Originally Posted by

**pflo** Good start. There are probably simplier ways, but I'm a fan of being systematic. I always want to be dealing with the same angle in all my trig functions. I'd use the double-angle identities for both sine and cosine, then simplify and factor so I could use the zero product property to solve:

$\displaystyle 2\sin{x}\cos{x}+\cos{x}(1-\sin{x}^2)-\sin{x}(2\sin{x}\cos{x})=0$

$\displaystyle \cos{x}(2\sin{x}+1-\sin{x}^2-2\sin{x}^2)=0$

$\displaystyle \cos{x}(2\sin{x}+1-3\sin{x}^2)=0$

Applying the zero product property...

$\displaystyle \cos{x}=0$

$\displaystyle x=\arccos{x}$

$\displaystyle x=\pm\frac{\pi}{2}+2{\pi}k$

and...

$\displaystyle 3\sin{x}^2-s\sin{x}-1=0$

$\displaystyle 3\sin{x}+1=0$ and $\displaystyle \sin{x}-1=0$

Solve these (don't forget that you'll get multiple solutions like above with the cosine - then limit them to your interval).

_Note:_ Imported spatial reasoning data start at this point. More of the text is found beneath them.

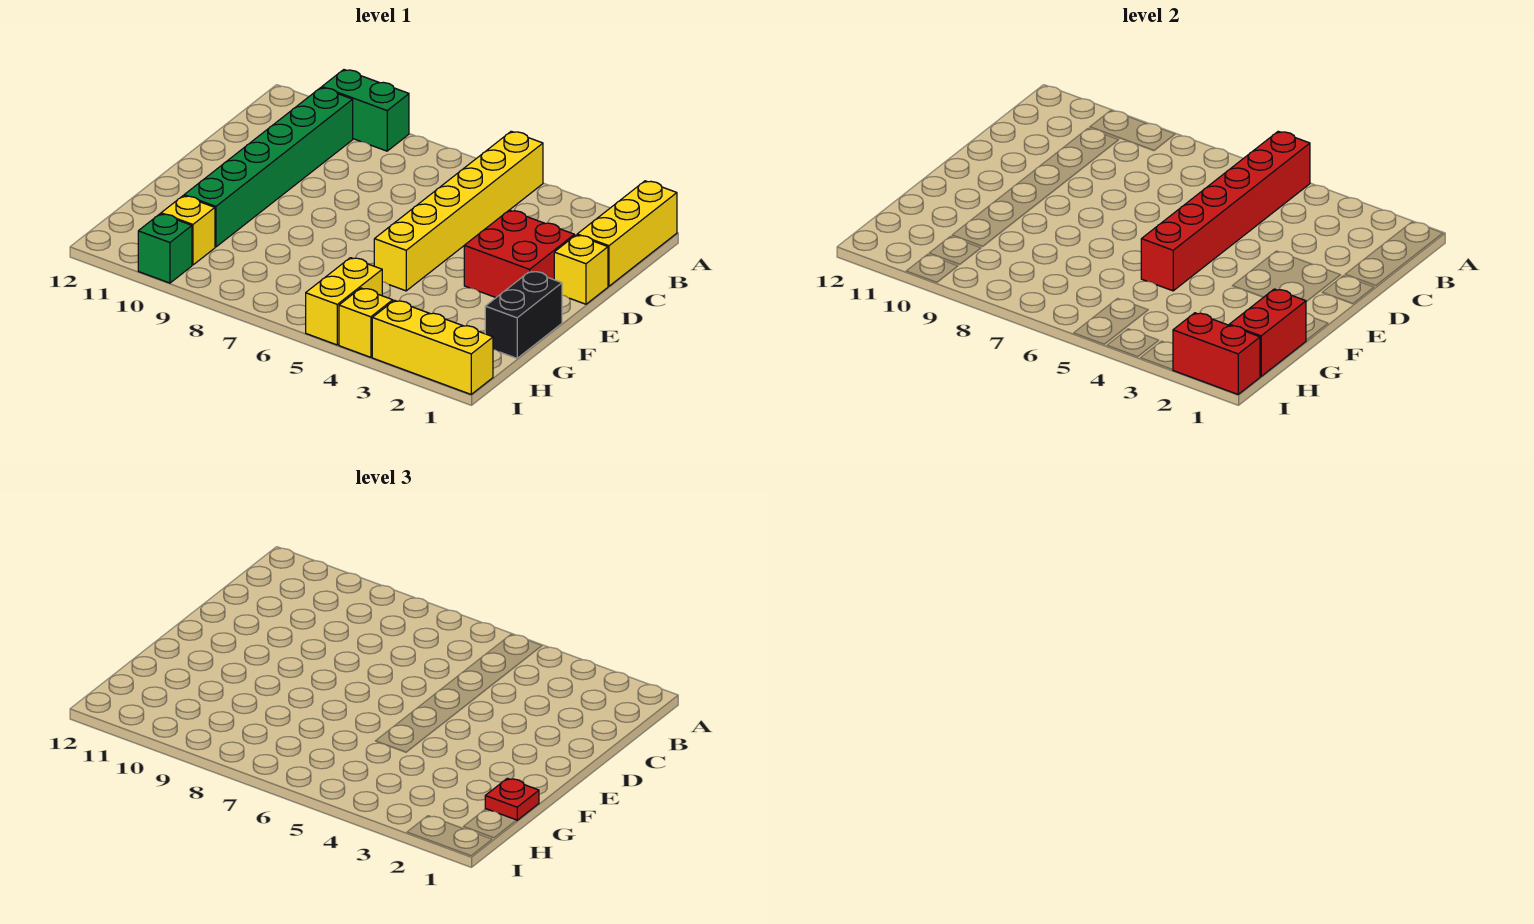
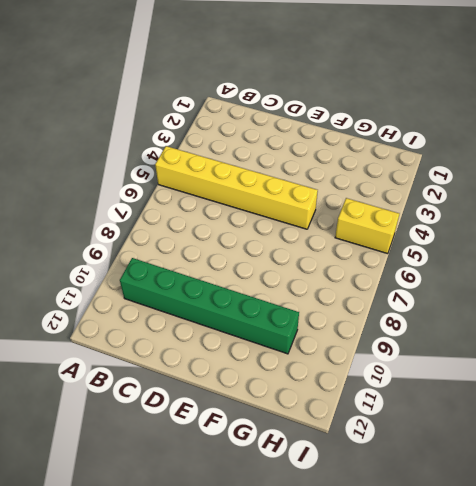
none -> yellow brick A1:C1 level 1
none -> green brick A9:A10 level 1
none -> yellow brick D1 level 1

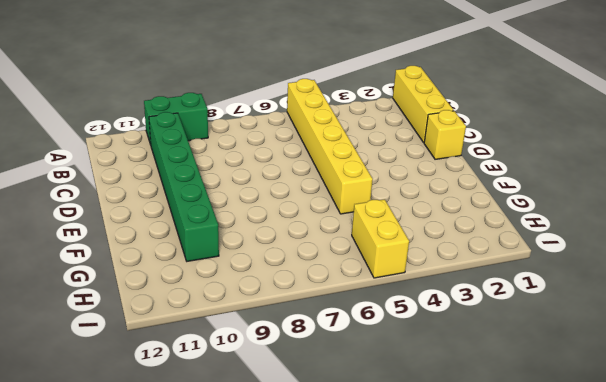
none -> red brick D2:E3 level 1
none -> black brick F1:G1 level 1
none -> yellow brick H10 level 1

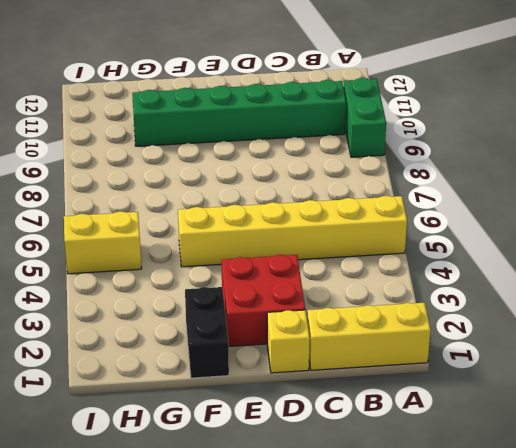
black brick F1:F2 level 1 -> black brick F1:G1 level 1
none -> yellow brick H10 level 1
none -> yellow brick I1:I3 level 1
none -> yellow brick I4 level 1

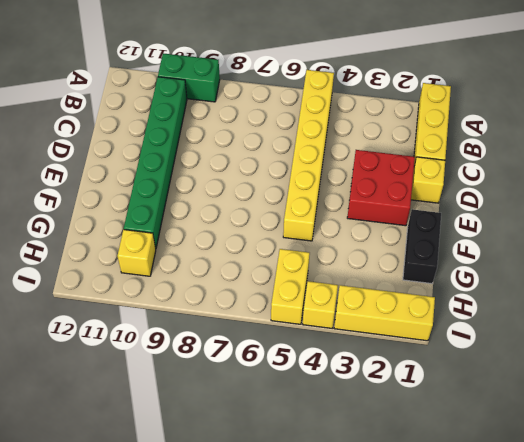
none -> green brick I10 level 1
none -> red brick A5:F5 level 2
none -> red brick G1:H1 level 2

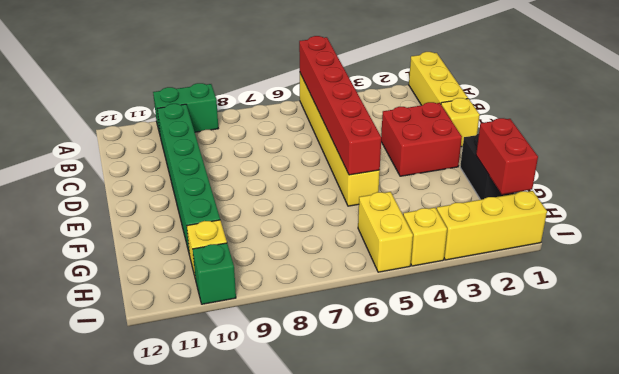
none -> red brick I1:I2 level 2
none -> red plate G1 level 3

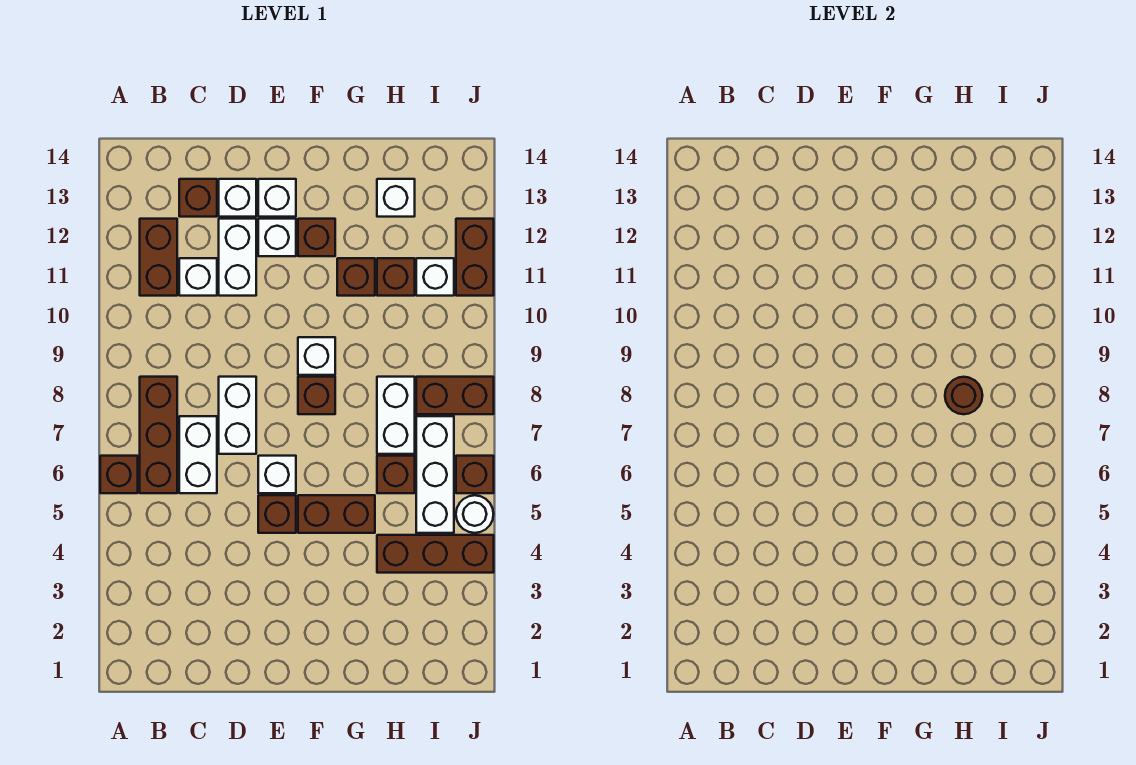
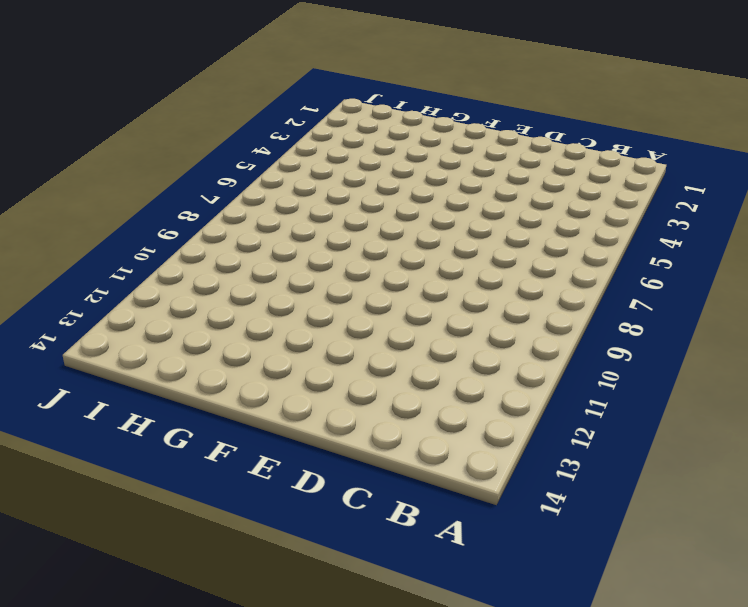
none -> brown brick A6 level 1
none -> brown brick B6:B8 level 1
none -> brown brick B11:B12 level 1
none -> white brick C6:C7 level 1

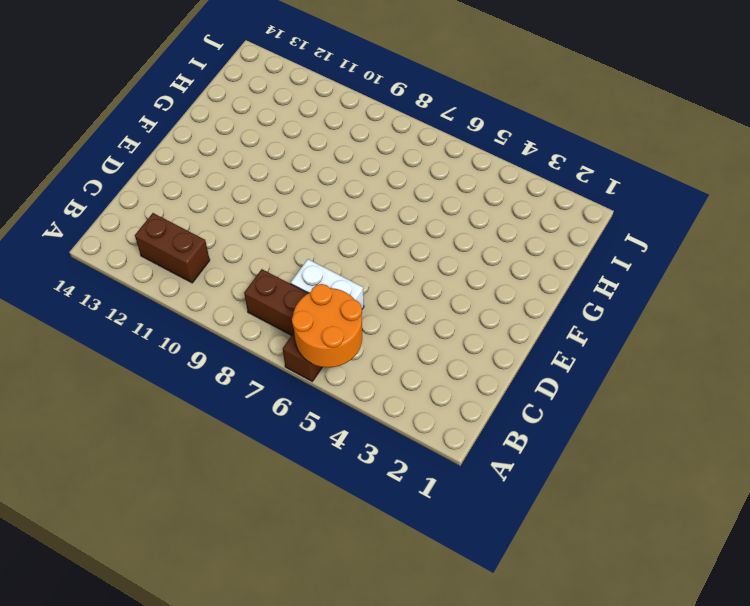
orange round brick A5:B6 level 2 -> none
none -> white brick C11 level 1
none -> brown brick C13 level 1
none -> white brick D7:D8 level 1
none -> white brick D11:D12 level 1

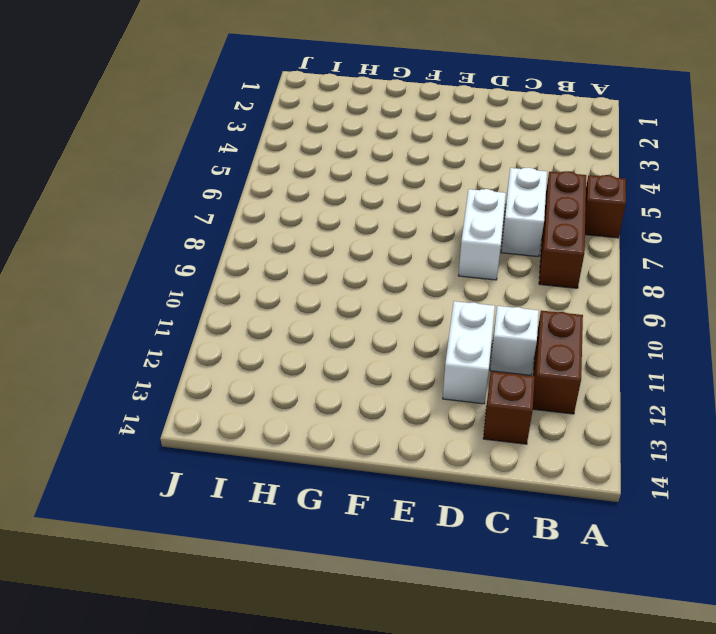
none -> white brick D13 level 1
none -> brown brick E5 level 1
none -> white brick E6 level 1
none -> white brick E12 level 1

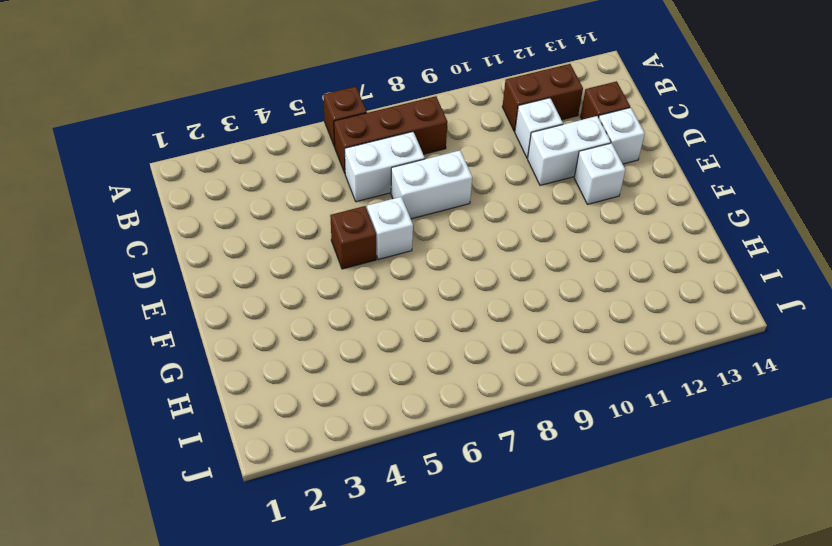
none -> white brick E13 level 1
none -> brown brick F5:G5 level 1
none -> brown brick F8 level 1
none -> white brick F9 level 1

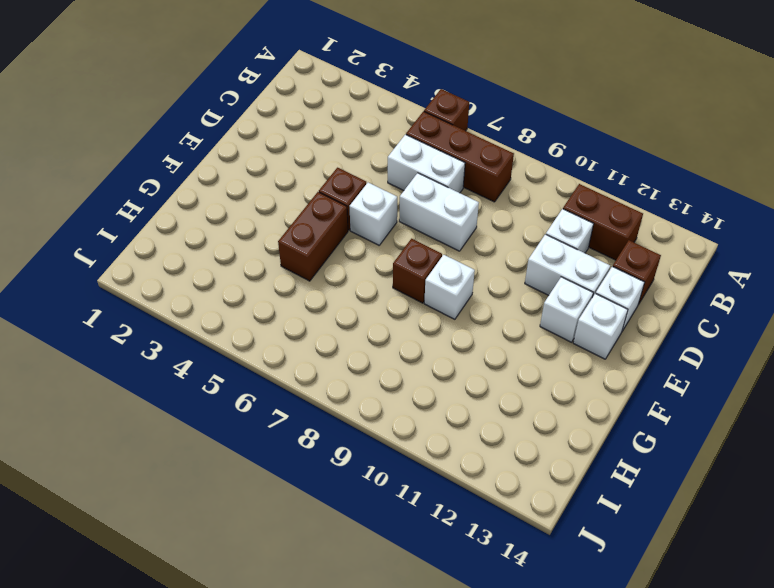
none -> brown brick F12 level 1
none -> brown brick G11 level 1
none -> brown brick H4:J4 level 1
none -> brown brick H6 level 1

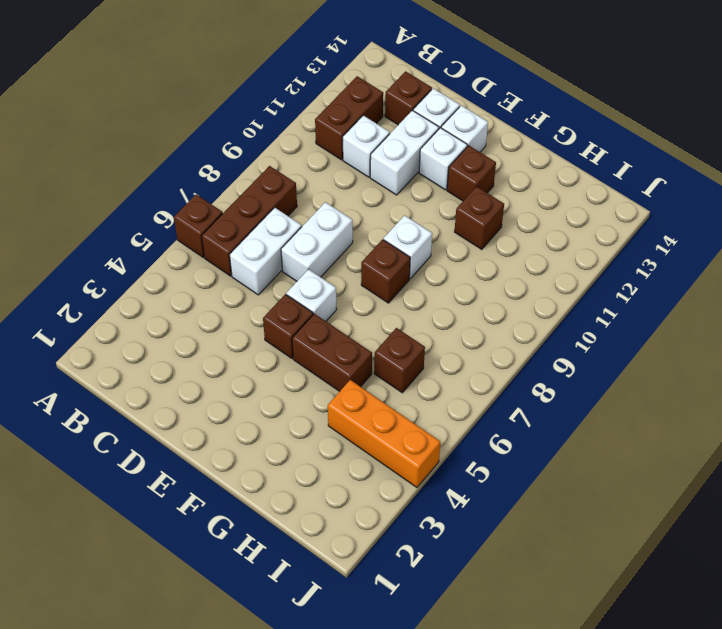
orange brick H4:J4 level 1 -> brown brick H4:J4 level 1
none -> white brick H7:H8 level 1
none -> brown brick H11 level 1
none -> white brick H13 level 1
none -> white brick I5:I7 level 1

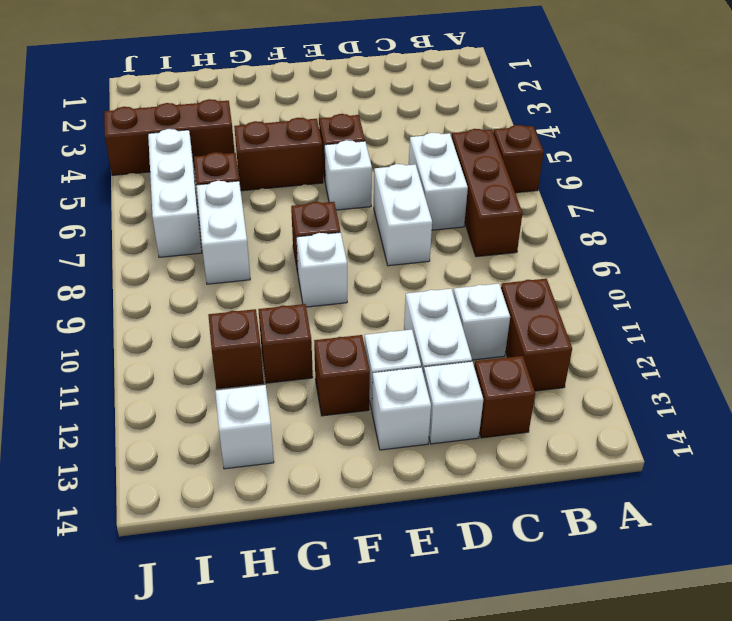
none -> brown brick I8:J8 level 1
none -> white brick I11 level 1
none -> white round brick J5 level 1
none -> brown brick J6 level 1

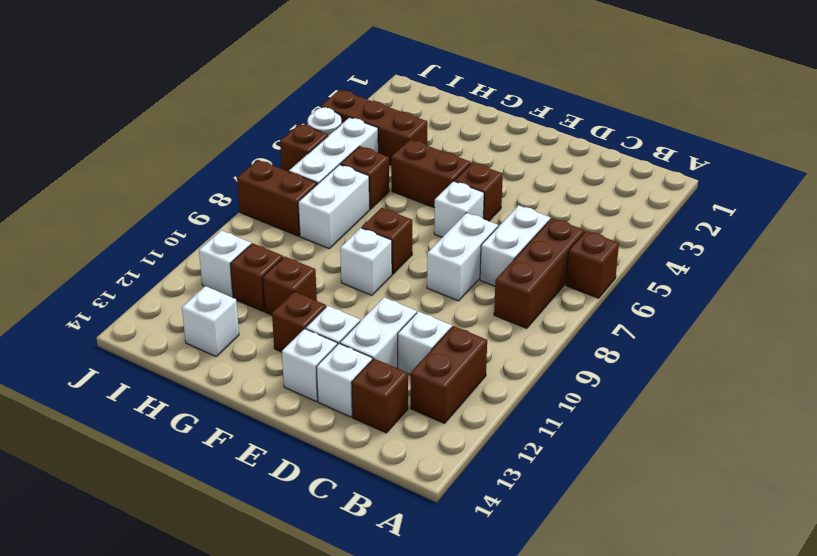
none -> brown brick J11:J12 level 1
none -> brown round brick H8 level 2

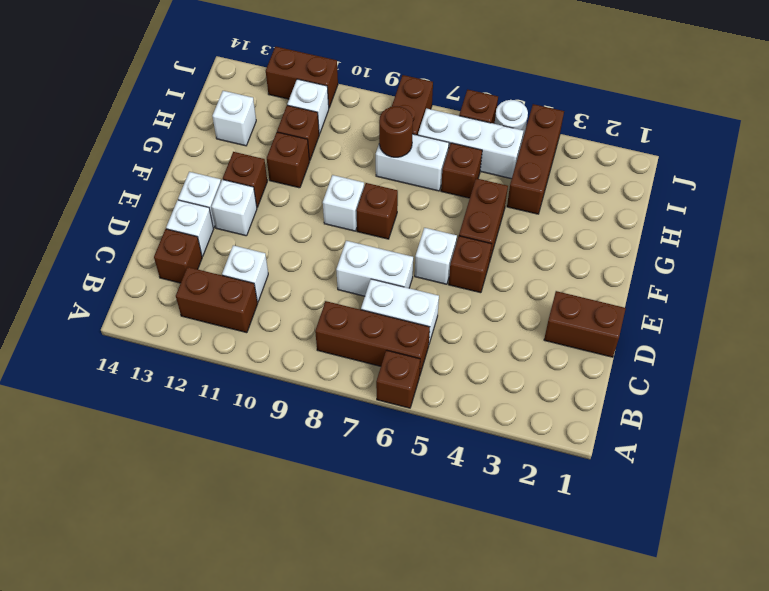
brown brick D1:D2 level 1 -> none
none -> white brick D11:D12 level 1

Follow the same procedure for this problem. Get all the angles the same in your trig functions, then use the zero product property to solve. With the cosine double-angle identity, use $\displaystyle \cos{2t}=1-2\sin{t}^2$ instead of the other versions so that you'll have something to factor out (the $\displaystyle \sin{x}$) once you get it equal to zero.